As far as what the trigger for this second wave could be, it may be lifting the lockdown restrictions. Though lockdowns have caused disruption to daily life, they have, to some extent, been successful in their endeavour to curb the virus. This phase-wise lifting of the curbs could thus be the best way of limiting the spread of the virus. The lockdown could thus be what limits the second wave of Coronavirus.

To give context to this point, take the example of South Korea. South Korea has confirmed their second wave of Coronavirus infections. Head of the Korea Centers for Disease Control (KCDC), Jung Eun-kyeong said, “The first wave lasted up until April. Yet since May, clusters of new cases have grown, including outbreaks at nightclubs in the capital, Seoul. Between those periods, daily confirmed cases had fallen from nearly a thousand to zero infections recorded for three days in a row.”

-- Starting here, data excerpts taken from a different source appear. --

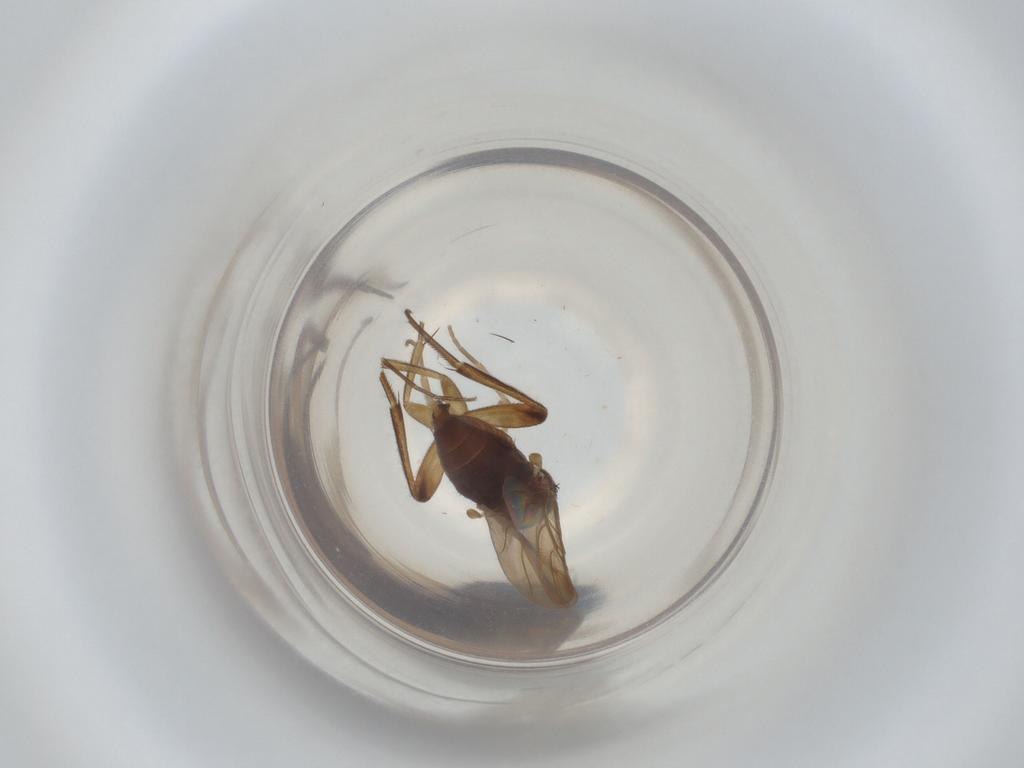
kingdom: Animalia
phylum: Arthropoda
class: Insecta
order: Diptera
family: Phoridae
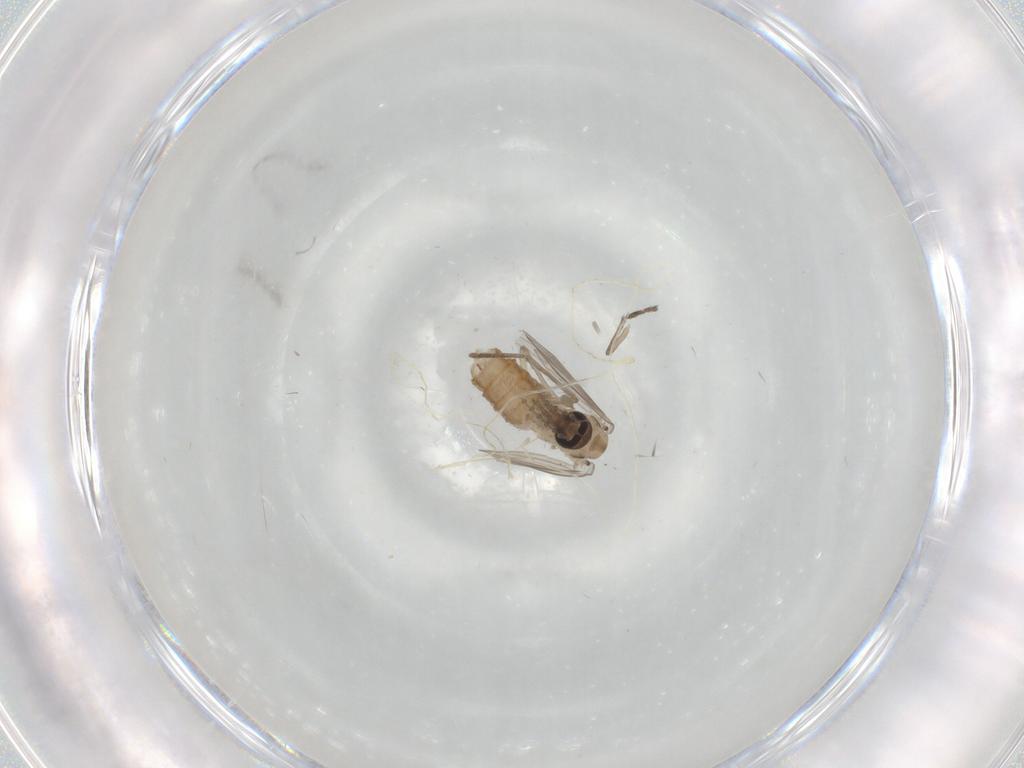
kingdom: Animalia
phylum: Arthropoda
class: Insecta
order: Diptera
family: Psychodidae
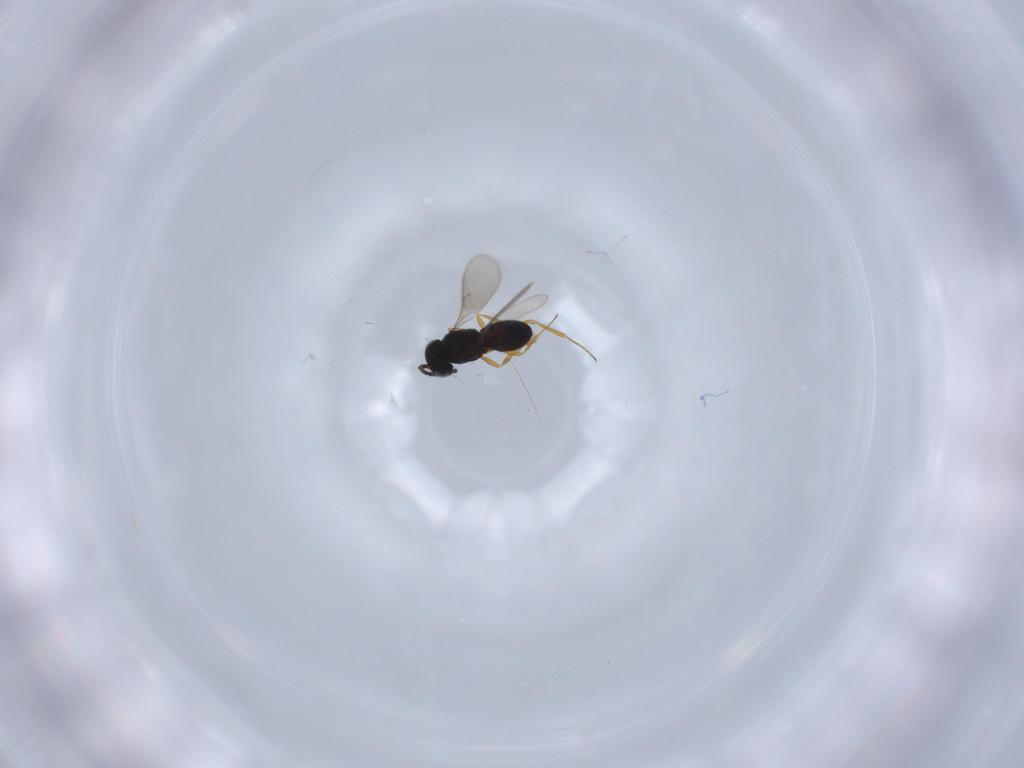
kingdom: Animalia
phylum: Arthropoda
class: Insecta
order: Hymenoptera
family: Scelionidae
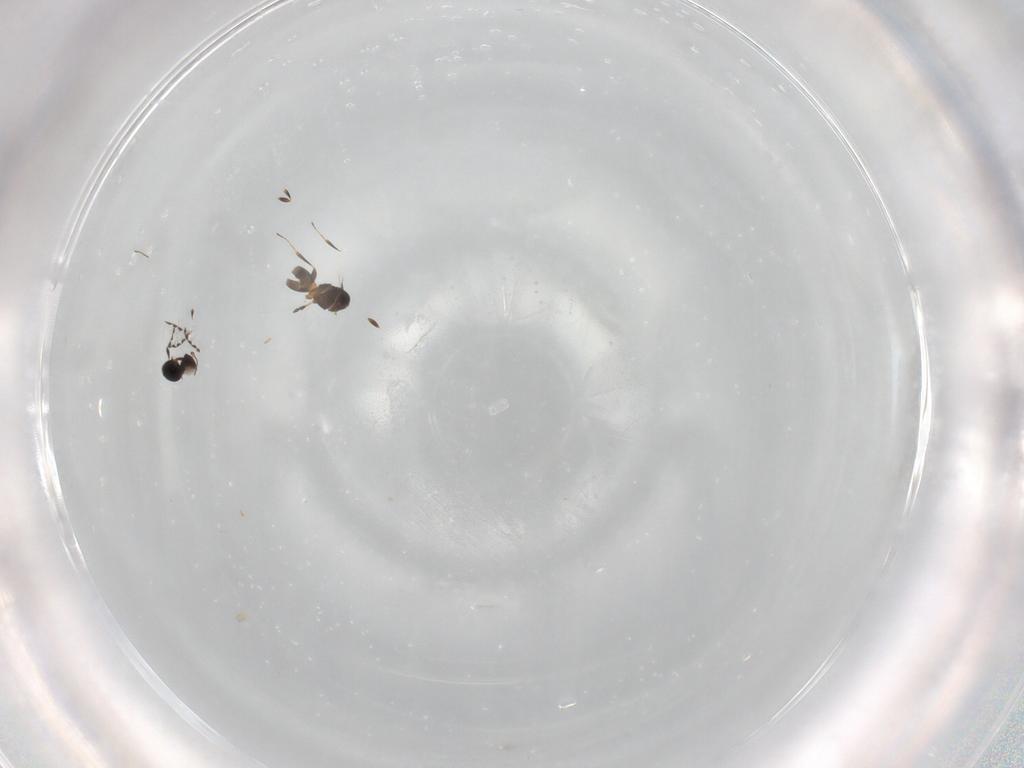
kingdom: Animalia
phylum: Arthropoda
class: Insecta
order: Hymenoptera
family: Platygastridae
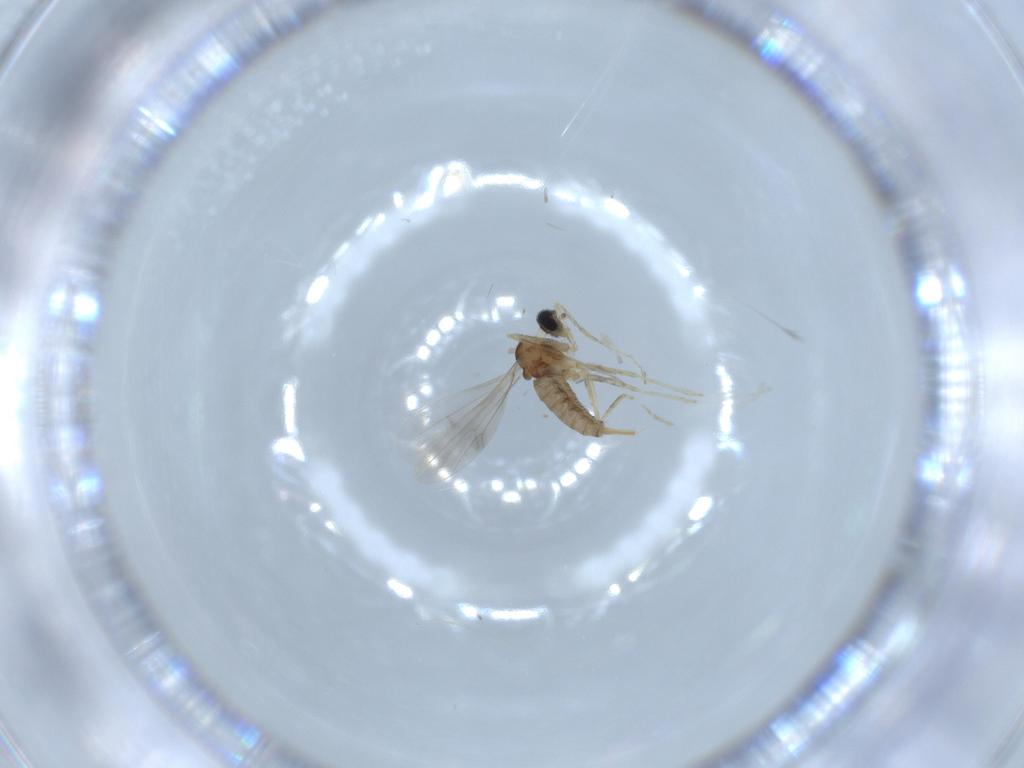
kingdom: Animalia
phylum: Arthropoda
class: Insecta
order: Diptera
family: Cecidomyiidae
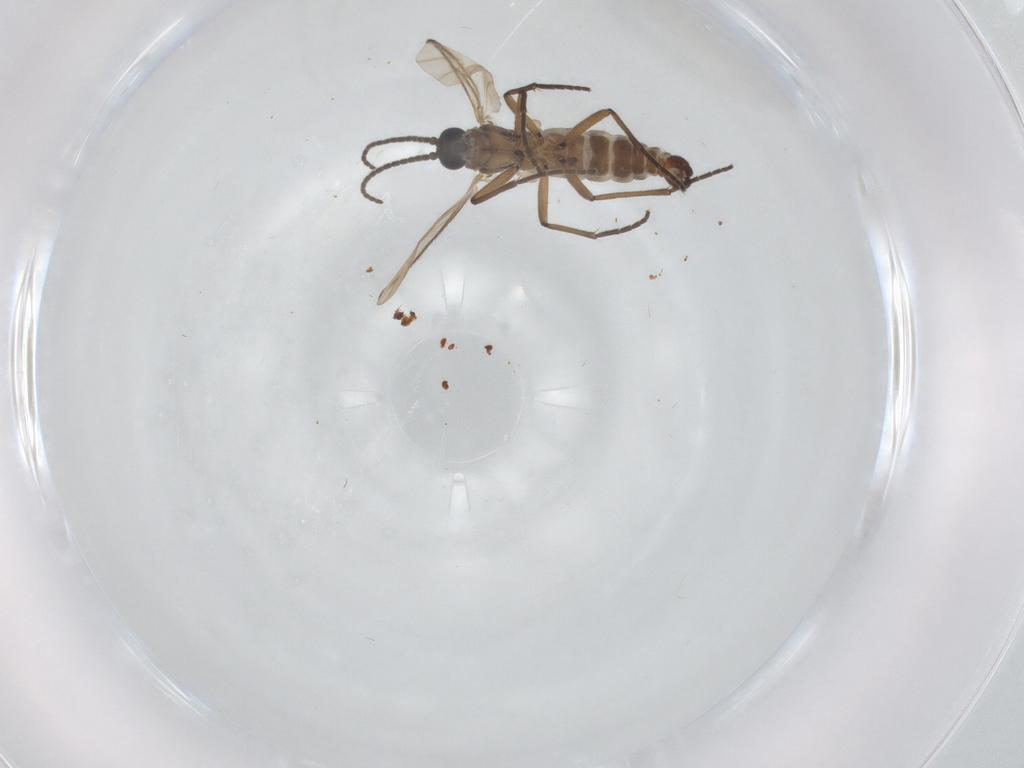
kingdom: Animalia
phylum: Arthropoda
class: Insecta
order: Diptera
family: Sciaridae
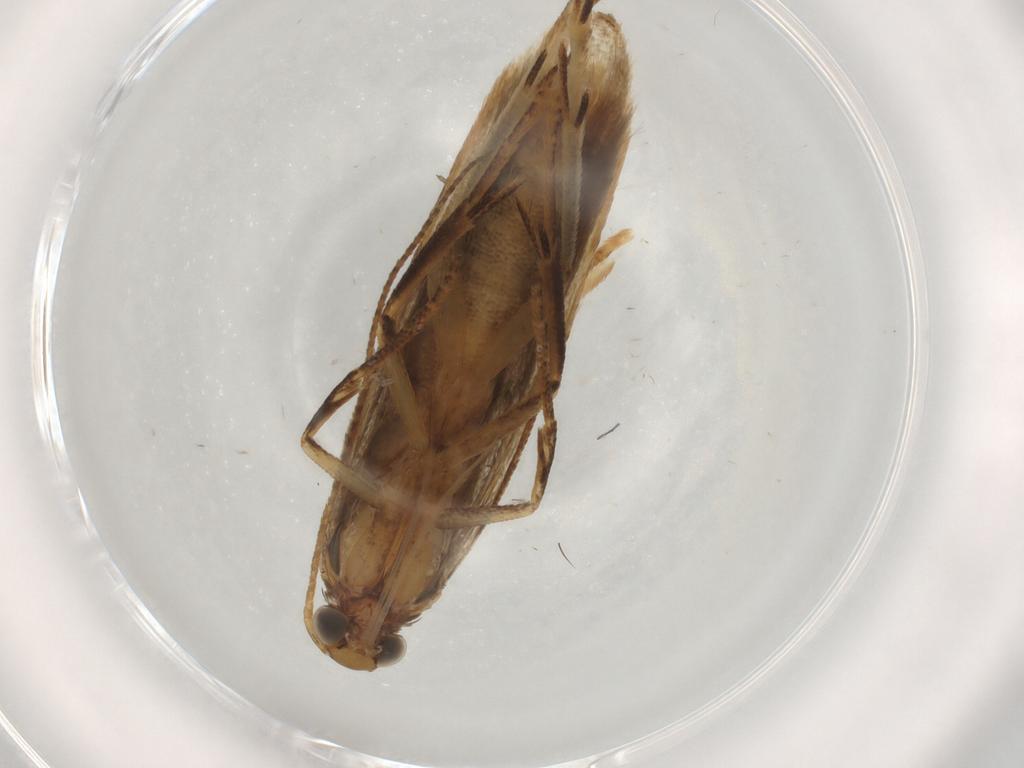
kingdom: Animalia
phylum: Arthropoda
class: Insecta
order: Lepidoptera
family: Gelechiidae
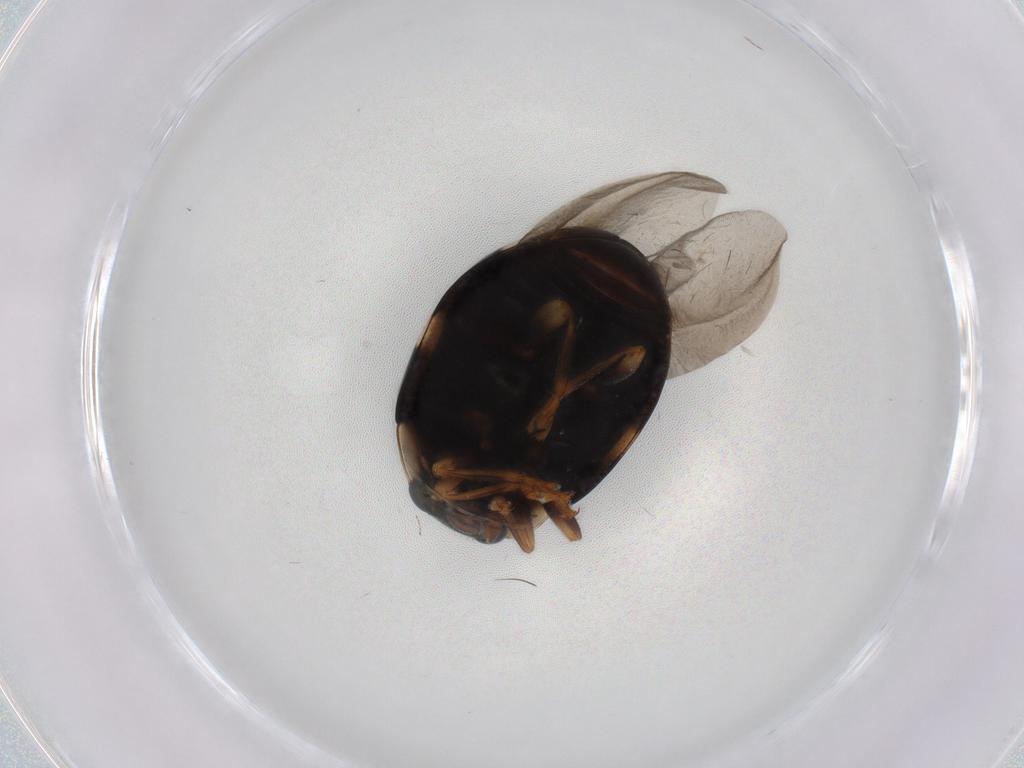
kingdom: Animalia
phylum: Arthropoda
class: Insecta
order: Coleoptera
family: Coccinellidae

A recent resurgence of cases, caused her to conclude that the country was in the grip of a second wave of the virus, and she expects it to continue.

 

The deciding ‘R’

This is a measure of just how contagious an infectious disease is. It tells you the average number of people who will contract the disease from an infected person. The R value at the start of the pandemic, was 3. Every infected person was spreading the infection to an average of 3 other persons. This meant the virus was spreading fast. However now with social distancing, it is a matter of time until we see how high the R value will be.

 

Will the second wave be worse?

Theories revolving around the second wave of Coronavirus, suggest that the second wave might in fact be less dangerous. However, the challenge is when the weather turns cold. The winter will mark the simultaneous return of Covid-19 and the flu. This could strain the already crumbling health infrastructure. Robert Redfield, director of the U.S. Centers for Disease Control and Prevention, has noted that a winter outbreak or the second wave of Coronavirus could be more troublesome even if it is smaller than the one we’re having now.

 

India is still yet to hit her peak

While the country scores everyday, defeating its own tally of the highest number of Covid cases recorded in a day, experts say the peak is still far away. In fact, November is estimated to be the soar in the cases, up to 20 lakh! And that will be the peak after which the Coronavirus infection will start to subside. In the major metropolitan cities, the health infrastructure has crumbled under the burden of rising cases. With the increasing toll of infections, the ICU beds, the ventilators and quarantine centres are falling short at a rapid pace. If India continues at this rate, studies warn there will be a time wherein the isolation beds will be inadequate for 5.4 months, the ICU beds for 4.6 months and ventilators for 3.9 months.

India still needs to get a grip on the current situation, before we even fathom about a second wave of the Coronavirus.